I don't see it... but please explain this. The colourations you're seeing there on the broken surface are the result of patination which takes at minimum hundreds of years and usually thousands of years to develop. Fresh flint is not white. It develops that colour as a result of hydration and chemical alteration which begins on the exterior and gradually progresses through to the interior. How could anyone know that the interior colouration pattern would resemble an orca before a flint nodule was broken open... or predict that it would ultimately develop in that way after it had been broken open?
I await your explanation with interest.
Ah... so it's a Hadrosaurus, not an orca. Sorry. My mistake. They're easily confused. Just a thought though... might it actually be the little-known Orcasaurus.
The 'fossil tooth' appears to be the lithified infill from a shrimp burrow. They're common in Britain in flint-bearing marine sedimentary deposits.
The video is hilarious.
This flint blade also from my find site has a differing patina on the lower edge, that platform was likely used for harfting, and the glue blocked oxidization in that area for an unknown length of time, glue has since gone, differance in patina remains.

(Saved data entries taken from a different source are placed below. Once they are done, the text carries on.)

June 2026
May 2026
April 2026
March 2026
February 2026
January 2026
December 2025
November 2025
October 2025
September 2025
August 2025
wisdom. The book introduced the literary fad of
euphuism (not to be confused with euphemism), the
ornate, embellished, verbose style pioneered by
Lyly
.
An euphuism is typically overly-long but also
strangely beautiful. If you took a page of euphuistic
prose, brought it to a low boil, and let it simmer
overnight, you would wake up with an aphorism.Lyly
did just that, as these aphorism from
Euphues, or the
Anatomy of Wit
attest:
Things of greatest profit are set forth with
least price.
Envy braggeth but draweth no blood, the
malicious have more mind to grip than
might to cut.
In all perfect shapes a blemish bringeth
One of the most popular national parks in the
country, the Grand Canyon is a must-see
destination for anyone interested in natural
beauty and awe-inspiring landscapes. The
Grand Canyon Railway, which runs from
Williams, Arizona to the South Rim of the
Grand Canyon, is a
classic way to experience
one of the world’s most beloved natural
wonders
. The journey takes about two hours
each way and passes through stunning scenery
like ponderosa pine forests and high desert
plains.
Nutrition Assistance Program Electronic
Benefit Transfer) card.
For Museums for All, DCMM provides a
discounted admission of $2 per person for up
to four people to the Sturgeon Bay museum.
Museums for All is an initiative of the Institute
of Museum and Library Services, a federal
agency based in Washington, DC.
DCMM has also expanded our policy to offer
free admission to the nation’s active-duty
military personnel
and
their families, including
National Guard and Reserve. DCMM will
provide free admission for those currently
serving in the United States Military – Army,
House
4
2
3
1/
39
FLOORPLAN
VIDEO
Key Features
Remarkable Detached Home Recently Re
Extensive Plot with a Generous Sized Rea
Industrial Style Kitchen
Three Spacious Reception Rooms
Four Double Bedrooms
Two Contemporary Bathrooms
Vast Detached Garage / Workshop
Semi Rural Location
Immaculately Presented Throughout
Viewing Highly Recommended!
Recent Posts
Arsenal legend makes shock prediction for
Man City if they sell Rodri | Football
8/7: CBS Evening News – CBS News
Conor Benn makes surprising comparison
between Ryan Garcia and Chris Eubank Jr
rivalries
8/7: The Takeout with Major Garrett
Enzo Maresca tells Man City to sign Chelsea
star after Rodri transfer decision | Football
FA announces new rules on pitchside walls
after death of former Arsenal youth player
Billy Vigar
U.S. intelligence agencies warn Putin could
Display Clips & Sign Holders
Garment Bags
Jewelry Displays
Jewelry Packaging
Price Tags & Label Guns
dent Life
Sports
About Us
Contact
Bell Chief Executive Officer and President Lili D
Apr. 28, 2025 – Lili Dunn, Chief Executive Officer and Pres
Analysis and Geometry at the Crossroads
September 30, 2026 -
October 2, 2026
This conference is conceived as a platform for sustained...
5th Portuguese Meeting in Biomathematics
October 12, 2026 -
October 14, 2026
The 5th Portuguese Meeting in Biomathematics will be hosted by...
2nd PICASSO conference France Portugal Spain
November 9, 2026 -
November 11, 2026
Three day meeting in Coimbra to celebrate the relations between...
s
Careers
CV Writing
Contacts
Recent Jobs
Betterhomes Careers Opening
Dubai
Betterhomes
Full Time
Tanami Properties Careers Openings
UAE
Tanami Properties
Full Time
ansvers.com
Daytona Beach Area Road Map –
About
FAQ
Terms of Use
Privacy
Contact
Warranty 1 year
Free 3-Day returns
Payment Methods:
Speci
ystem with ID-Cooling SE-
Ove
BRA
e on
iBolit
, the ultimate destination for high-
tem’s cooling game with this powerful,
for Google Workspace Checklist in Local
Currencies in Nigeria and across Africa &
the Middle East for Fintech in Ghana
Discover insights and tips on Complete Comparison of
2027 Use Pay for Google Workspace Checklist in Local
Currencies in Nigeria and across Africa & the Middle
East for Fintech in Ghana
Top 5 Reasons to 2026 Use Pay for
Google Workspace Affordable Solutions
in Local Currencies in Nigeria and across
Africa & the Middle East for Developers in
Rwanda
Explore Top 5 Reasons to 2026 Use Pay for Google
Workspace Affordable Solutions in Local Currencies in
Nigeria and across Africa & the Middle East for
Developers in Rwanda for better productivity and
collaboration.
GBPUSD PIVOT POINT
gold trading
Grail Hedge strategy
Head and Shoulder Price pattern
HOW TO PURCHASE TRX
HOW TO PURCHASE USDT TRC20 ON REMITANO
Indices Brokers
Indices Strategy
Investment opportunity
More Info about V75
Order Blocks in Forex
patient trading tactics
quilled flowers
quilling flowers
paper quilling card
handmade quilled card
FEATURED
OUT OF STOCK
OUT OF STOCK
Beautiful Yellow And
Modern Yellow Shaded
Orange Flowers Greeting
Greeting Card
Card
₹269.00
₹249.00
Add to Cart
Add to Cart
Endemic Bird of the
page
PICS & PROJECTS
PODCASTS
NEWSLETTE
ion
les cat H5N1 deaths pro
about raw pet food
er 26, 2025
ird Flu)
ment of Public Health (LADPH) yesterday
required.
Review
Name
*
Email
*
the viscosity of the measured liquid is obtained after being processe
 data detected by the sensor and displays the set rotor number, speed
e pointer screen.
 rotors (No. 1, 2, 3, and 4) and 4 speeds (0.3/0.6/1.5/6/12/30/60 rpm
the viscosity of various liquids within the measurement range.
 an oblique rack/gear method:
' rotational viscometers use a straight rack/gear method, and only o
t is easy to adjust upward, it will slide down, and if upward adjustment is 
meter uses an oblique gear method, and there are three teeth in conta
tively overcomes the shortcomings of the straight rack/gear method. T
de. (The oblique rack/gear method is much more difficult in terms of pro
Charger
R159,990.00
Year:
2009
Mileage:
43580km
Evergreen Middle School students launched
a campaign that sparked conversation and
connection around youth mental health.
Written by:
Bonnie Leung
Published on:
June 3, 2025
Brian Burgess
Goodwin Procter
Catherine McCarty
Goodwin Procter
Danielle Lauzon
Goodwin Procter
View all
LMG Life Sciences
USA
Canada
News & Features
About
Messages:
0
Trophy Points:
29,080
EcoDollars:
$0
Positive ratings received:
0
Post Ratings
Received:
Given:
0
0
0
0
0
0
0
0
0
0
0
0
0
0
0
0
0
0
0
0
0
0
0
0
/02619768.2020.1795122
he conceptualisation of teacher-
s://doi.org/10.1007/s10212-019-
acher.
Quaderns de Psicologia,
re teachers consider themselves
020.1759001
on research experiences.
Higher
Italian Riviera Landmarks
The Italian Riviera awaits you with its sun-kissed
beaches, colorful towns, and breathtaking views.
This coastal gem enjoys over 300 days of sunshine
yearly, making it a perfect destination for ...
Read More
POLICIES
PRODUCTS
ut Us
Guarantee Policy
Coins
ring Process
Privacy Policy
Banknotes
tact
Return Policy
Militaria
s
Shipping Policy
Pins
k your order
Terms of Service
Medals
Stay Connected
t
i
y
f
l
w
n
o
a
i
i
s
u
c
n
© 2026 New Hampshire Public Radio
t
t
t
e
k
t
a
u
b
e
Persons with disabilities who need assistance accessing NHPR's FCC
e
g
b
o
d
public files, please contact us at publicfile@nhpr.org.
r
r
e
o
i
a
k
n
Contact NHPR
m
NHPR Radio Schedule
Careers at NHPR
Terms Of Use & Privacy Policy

The item you’re showing has a darker and more reflective patch because it has suffered a chip to that area which is very much more recent than the other fractures and an as-yet unpatinated portion has been exposed. No-one could have known what the underlying colour or pattern would be until after that chip had happened, and the same is true for your supposed ‘orca’ colouration.
There is no evidence of a chip, its one flat plain with two colours. Hmm not oxidization huh? wait a minute water is one part oxogen......
My pigments that I had tested with FTIR spectroscopy contain celulose, which is water proof....
The irony, you cant see the shape of a whale that is there, but you can see a chip that isnt. You need to brush up on a few things too, here is a paper covering oxidation on flint surfaces.
https://www.researchgate.net/public..._Loess_Terrain_of_the_Netherlands_and_Belgium
Oh I notice a lot of backtracking from you, case closed, go troll somewhere else.